Warning: This article contains spoilers for the plot of “Glass Onion.”
Partway into “Glass Onion,” the new sequel to 2019 murder mystery “Knives Out,” tech billionaire Miles Bron (Edward Norton) excitedly outlines the “murder mystery” game he has devised for his guests. But his glee is cut short by one guest, private detective Benoit Blanc (Daniel Craig). Within seconds, Blanc solves Bron’s mystery, much to the billionaire’s chagrin. By the film’s end, thanks to Blanc and his client Helen Brand (Janelle Monáe), Bron hasn’t just lost his party theme. He’s destroyed his reputation, exposed himself as a murderer and incinerated his house — and the “Mona Lisa” to boot.
It all makes Miles Bron the perfect villain for 2022: a tycoon far dumber than he realizes.
Thanks to recent headlines, for many viewers, Bron’s mixture of bluster, hubris and half-baked ideas will likely bring to mind Twitter owner and part-time car enthusiast Elon Musk. But, as Norton has noted, he and writer-director Rian Johnson based Bron on multiple (unnamed) real-life billionaires and tech figures, not one specific person. The movie’s root conflict — Bron’s ouster of Helen’s sister Cassandra (Monáe) from the company they co-founded based on Cassandra’s idea — evokes Mark Zuckerberg’s battles in building Facebook. His proselytizing for a not-ready-for-prime-time technology — in this case, an unstable hydrogen fuel — recalls Elizabeth Holmes. His wardrobe of T-shirts and necklaces suggests Sam Bankman-Fried and other casually attired entrepreneurs.
Like all these figures, Bron is utterly convinced of his own genius. He speaks passionately of being a “disrupter.” He portrays himself as an innovator, even though he stole his co-founder’s ideas. His island is only accessible via a glass dock that looks impressive, but is only accessible at low tide, with the local police referring to it as a “piece of s—.” He brushes aside warnings that his hydrogen fuel is too unstable — heedlessness that literally blows up in his face. And he attempts to pull off multiple murders under the nose of the world’s greatest detective.
That wealth, luck and success in one field at one time does not bestow world-spanning expertise is not a new idea. Any moderately knowledgeable sports fan can rattle off a dozen owners whose resources far outpace their abilities, from the Washington Commanders’ Daniel Snyder to Manchester United’s Glazer family. The annals of business are littered with companies and executives who flamed out spectacularly after mistaking one success for utter infallibility.
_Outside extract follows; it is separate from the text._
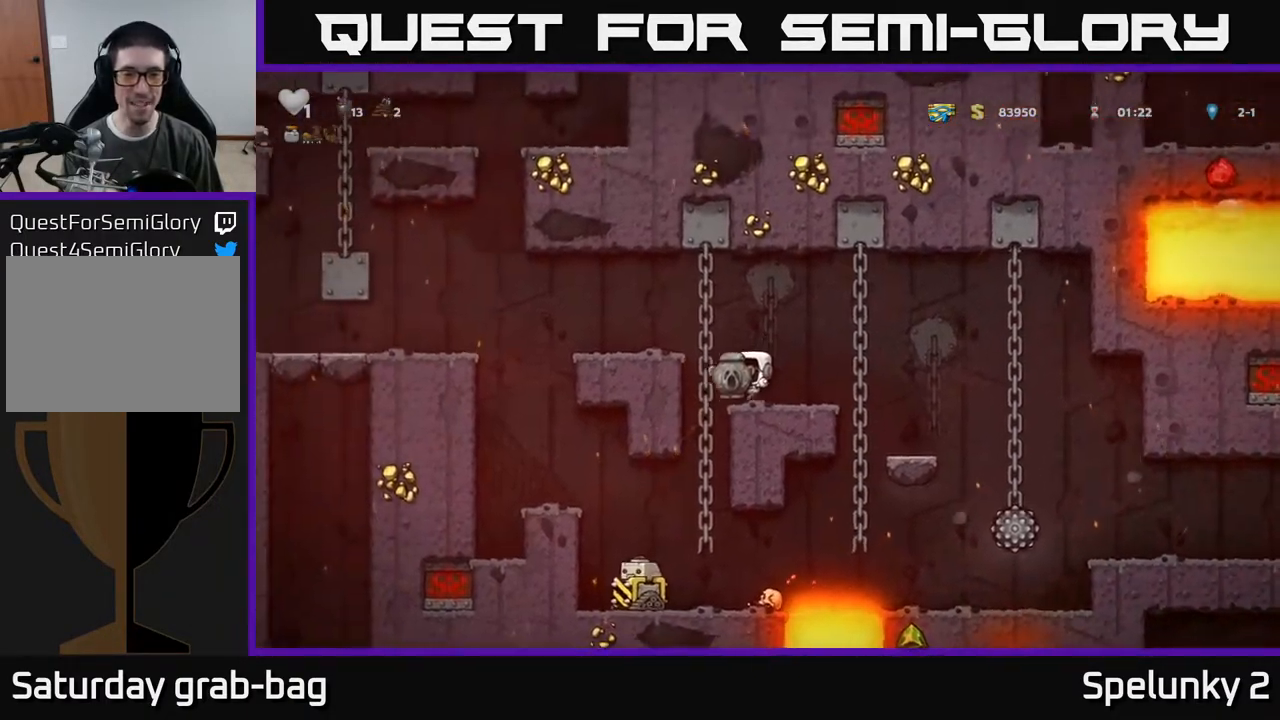
{"buttons": [], "left_stick": "center", "right_stick": "center", "events": [[200, "A", "down"], [217, "DPAD_LEFT", "down"], [433, "A", "up"], [450, "DPAD_LEFT", "up"]]}
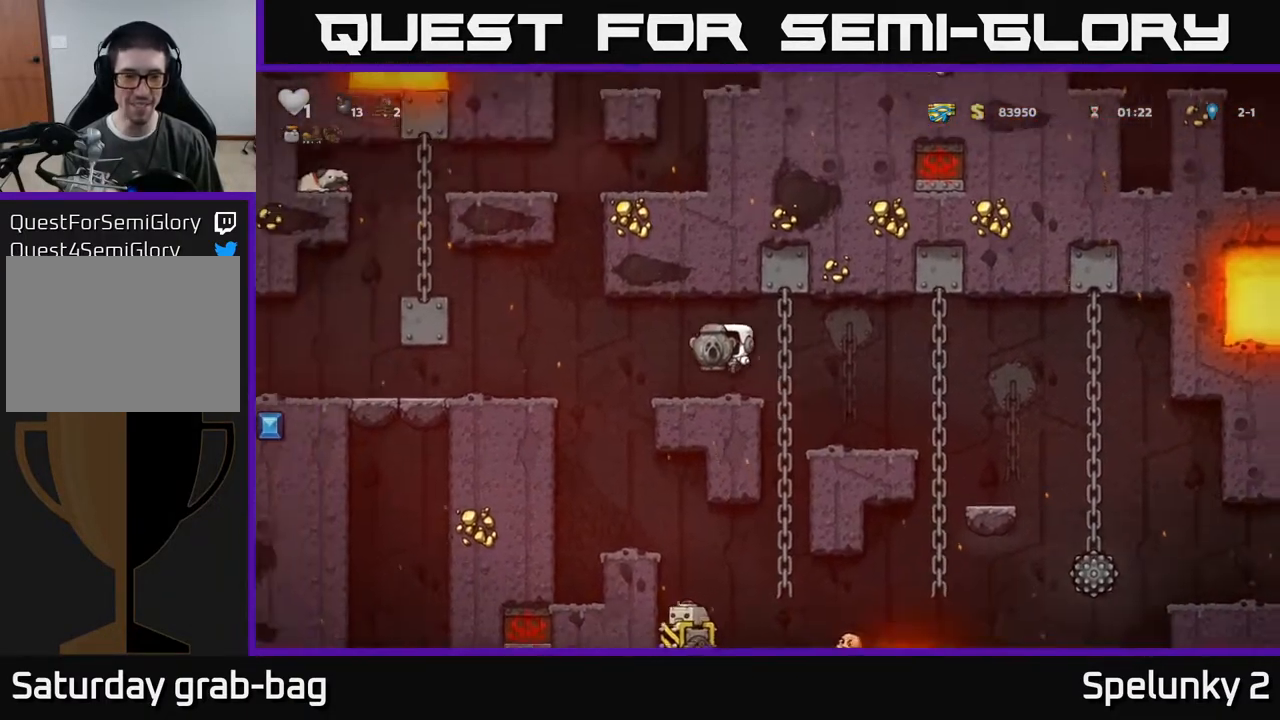
{"buttons": ["DPAD_LEFT"], "left_stick": "center", "right_stick": "center", "events": [[217, "DPAD_LEFT", "down"], [300, "A", "down"], [417, "A", "up"]]}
But it is Blanc’s initial difficulty in identifying Bron as the culprit that explains why we’re stuck seeing this lesson play out time and again. From the moment Helen Brand brings her case to Blanc, Bron is the obvious suspect. Blanc — and the viewer — wants the solution to be more complicated, to contain some sort of hidden brilliance. And even when Blanc lays out the crudeness of Bron’s plan, his friends still cling to the myth of his genius. “It’s so dumb, it’s brilliant!” gasps Birdie Jay (Kate Hudson).